My output looks like this:

   episode_len_mean: 2859.0
   episode_media: {}
   episode_reward_max: 241.68575602662057
   episode_reward_mean: 229.21604599702798
   episode_reward_min: 216.74633596743539
   episodes_this_iter: 1
   episodes_total: 2

Tell me what needs to be done so that under the first condition, including training? Since the dataset itself is large and I would like the model to be trained on the entire dataset.

By the way agent_timesteps_total start from 4000 and increase every iteration

Hi @overloader,

You don’t have a termination issue as far as I can see from your description. The dataset is being trained normally.

With such a large batch size and a large num_sgd_iter it takes a long time to complete an episode. In my opinion the detail value for this (32) is quite high and really allows down training.
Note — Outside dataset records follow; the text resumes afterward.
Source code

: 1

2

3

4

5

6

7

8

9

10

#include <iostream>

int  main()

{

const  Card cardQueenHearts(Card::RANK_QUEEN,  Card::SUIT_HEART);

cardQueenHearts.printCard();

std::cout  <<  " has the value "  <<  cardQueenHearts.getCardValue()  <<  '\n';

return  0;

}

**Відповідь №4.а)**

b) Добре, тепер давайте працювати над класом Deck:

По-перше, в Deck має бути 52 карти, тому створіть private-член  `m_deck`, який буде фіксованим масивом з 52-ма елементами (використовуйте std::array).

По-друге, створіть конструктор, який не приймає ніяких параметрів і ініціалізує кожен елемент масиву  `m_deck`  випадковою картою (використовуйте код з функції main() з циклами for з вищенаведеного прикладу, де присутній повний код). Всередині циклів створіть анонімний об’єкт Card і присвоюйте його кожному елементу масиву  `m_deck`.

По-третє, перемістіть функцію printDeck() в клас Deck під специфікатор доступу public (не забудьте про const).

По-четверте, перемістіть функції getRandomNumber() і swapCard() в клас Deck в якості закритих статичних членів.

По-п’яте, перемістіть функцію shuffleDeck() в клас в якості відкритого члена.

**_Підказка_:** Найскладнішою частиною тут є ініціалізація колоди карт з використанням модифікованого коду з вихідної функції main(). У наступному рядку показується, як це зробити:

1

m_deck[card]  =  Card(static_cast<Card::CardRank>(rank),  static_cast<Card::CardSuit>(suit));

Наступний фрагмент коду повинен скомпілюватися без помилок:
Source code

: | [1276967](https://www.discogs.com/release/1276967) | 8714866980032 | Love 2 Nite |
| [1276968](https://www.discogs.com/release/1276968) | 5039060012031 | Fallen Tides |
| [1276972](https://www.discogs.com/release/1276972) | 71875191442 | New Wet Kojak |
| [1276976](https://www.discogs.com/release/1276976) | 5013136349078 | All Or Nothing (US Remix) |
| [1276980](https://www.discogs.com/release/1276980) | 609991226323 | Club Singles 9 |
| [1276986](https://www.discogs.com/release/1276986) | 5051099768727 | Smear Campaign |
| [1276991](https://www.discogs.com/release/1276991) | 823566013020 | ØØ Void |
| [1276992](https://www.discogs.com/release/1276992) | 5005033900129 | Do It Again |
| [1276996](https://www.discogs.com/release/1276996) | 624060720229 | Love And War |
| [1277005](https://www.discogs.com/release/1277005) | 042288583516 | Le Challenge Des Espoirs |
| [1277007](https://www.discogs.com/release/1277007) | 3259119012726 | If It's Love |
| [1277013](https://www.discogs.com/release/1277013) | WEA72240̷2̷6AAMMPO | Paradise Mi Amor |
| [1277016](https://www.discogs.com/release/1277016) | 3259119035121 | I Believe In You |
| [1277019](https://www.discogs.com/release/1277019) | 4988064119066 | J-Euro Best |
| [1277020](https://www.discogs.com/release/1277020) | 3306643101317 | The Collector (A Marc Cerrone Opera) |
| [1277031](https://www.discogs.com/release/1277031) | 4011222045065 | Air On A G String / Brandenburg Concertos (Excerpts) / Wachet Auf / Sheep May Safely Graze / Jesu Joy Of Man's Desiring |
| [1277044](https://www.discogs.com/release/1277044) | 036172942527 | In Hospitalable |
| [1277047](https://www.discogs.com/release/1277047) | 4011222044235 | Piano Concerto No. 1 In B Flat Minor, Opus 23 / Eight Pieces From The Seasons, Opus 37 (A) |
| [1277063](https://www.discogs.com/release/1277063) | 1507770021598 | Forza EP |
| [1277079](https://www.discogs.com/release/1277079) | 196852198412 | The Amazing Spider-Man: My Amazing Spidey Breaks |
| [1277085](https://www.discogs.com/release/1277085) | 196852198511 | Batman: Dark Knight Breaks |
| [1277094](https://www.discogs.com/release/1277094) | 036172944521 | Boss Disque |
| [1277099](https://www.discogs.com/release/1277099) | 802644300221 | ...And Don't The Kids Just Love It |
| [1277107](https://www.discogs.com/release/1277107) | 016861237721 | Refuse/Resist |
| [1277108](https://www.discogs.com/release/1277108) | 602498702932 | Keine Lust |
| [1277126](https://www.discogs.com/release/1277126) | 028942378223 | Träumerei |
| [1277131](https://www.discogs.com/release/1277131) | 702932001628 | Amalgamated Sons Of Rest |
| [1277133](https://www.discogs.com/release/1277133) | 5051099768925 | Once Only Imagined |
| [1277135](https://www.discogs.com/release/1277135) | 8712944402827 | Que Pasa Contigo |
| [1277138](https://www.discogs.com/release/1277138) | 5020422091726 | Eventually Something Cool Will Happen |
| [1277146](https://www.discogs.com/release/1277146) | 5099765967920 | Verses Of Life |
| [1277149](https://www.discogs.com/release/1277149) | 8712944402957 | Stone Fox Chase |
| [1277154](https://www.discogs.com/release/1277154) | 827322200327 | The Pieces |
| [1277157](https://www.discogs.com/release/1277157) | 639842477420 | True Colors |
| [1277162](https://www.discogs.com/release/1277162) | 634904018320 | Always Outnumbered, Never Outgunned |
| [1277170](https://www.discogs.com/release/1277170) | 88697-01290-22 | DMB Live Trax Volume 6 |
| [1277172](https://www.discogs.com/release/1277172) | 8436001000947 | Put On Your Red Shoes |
I usually at it to a value between 10-15. I do not recommend 1 but sometimes I use it at the beginning of training a new environment or configuration as a sanity check and to produce timing estimates.

There are three values that work together to determine how many iterations through the dataset there are during training. It is

num_sgd_iter * (train_batch_size // sgd_minibatch_size).

With the defaults that is 1024 sgd updates per training iteration. With your episode length there would be 25 training iterations before you completed 1 episode.

You could also consider increasing your training batch size, that value will be constrained by system and gpu memory.

1 Like

Hello, mannyv . Thank you for helping

When i change train_batch_size to 100000 (all dataset rows size) all work fine and calculate reward. But very slow.

At the same time, when I set train_batch_size less than, say, 50000, then I again have an .nan error, due to the measurement results.

Perhaps there are some other options besides changing train_batch_size to the size of the dataset in the gym, so that training would continue without .nan values in reward ?

I trying this:


        .training(
            lr=0.001,
            clip_param=0.2,
            train_batch_size = 50000,
            num_sgd_iter = 25,
            sgd_minibatch_size = 5000,
        )

but I also get .nan in reward :frowning:

Hi @overloader,

Perhaps we should clarify something. In this case, the NaN you are seeing probably does not mean that the rewards collected from the environment are NaN, in other cases it could.

What is happening here, is that the episode_reward value does not update until an episode returns done. Until it completes one full episode, the value shows as NaN. The actual rewards are probably not NaN it is just the summary reporting metric that is showing Nan because there is no data yet.